Efficient generation of epitope-targeted antibodies with Germinal
Germinal achieves epitope-targeted, de novo complementarity-determining region design with high experimental success rates.
Obtaining antibodies to specific protein targets is a widely important yet experimentally laborious process. Computational methods for antibody design have been limited by low success rates that require resource-intensive screening. Germinal is a generative pipeline that designs antibodies against specific epitopes with nanomolar binding affinities while requiring only low-n experimental testing. The method co-optimizes antibody structure and sequence by integrating a structure predictor with an antibody-specific protein language model to perform de novo design of functional complementarity-determining regions onto a user-specified structural framework. Germinal was tested against four diverse protein targets, resulting in functional antibodies across all targets and binder formats. Only 43-101 designs were tested for each antigen, demonstrating the method's efficiency.

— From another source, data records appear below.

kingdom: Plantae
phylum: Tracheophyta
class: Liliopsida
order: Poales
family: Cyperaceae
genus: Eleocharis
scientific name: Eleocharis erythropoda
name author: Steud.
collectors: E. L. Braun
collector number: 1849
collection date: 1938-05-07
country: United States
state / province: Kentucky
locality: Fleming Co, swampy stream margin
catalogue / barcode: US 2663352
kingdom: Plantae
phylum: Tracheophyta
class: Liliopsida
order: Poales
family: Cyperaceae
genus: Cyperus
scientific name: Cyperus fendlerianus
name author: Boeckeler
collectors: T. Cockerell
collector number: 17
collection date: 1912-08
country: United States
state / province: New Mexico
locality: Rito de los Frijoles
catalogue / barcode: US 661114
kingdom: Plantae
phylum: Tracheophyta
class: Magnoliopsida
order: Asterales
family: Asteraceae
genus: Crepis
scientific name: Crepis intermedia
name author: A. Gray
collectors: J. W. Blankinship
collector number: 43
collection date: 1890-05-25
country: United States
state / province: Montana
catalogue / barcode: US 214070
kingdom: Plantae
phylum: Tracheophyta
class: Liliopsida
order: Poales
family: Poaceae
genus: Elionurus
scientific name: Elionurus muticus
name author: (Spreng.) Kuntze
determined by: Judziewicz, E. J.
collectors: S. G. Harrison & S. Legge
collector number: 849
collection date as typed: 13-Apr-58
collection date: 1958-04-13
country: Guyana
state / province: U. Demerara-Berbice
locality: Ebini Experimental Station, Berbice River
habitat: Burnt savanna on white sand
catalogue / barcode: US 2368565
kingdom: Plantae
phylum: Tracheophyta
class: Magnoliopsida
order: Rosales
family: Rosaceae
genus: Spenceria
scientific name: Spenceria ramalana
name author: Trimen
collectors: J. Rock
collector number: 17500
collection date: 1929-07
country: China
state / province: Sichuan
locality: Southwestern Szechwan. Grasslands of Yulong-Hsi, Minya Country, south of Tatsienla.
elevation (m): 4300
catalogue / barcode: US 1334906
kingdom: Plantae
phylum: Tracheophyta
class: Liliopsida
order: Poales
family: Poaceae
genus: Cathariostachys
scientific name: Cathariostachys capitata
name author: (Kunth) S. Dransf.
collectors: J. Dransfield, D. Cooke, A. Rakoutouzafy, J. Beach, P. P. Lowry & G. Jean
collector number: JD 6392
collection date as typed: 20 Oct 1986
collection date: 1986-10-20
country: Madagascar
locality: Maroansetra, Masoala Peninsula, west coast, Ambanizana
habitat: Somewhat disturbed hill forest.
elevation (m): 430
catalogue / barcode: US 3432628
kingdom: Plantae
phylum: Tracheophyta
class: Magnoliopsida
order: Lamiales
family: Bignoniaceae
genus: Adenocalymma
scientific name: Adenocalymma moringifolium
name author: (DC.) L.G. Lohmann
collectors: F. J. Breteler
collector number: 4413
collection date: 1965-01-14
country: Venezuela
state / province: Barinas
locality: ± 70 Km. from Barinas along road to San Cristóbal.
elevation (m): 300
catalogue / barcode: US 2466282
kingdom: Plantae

The validated designs exhibited robust expression in mammalian cells and high sequence and structural novelty. The open-source code and full computational and experimental protocols are available to facilitate wide adoption. Germinal has the potential to revolutionize the field of antibody design, enabling researchers to quickly and efficiently generate high-quality antibodies for various applications. However, it is essential to note that Germinal is a research-use-only (RUO) laboratory peptide supplier, and the peptides generated through this method should only be used for research purposes and not for human therapeutic use. Further testing and validation are required to ensure the safety and efficacy of these antibodies in humans.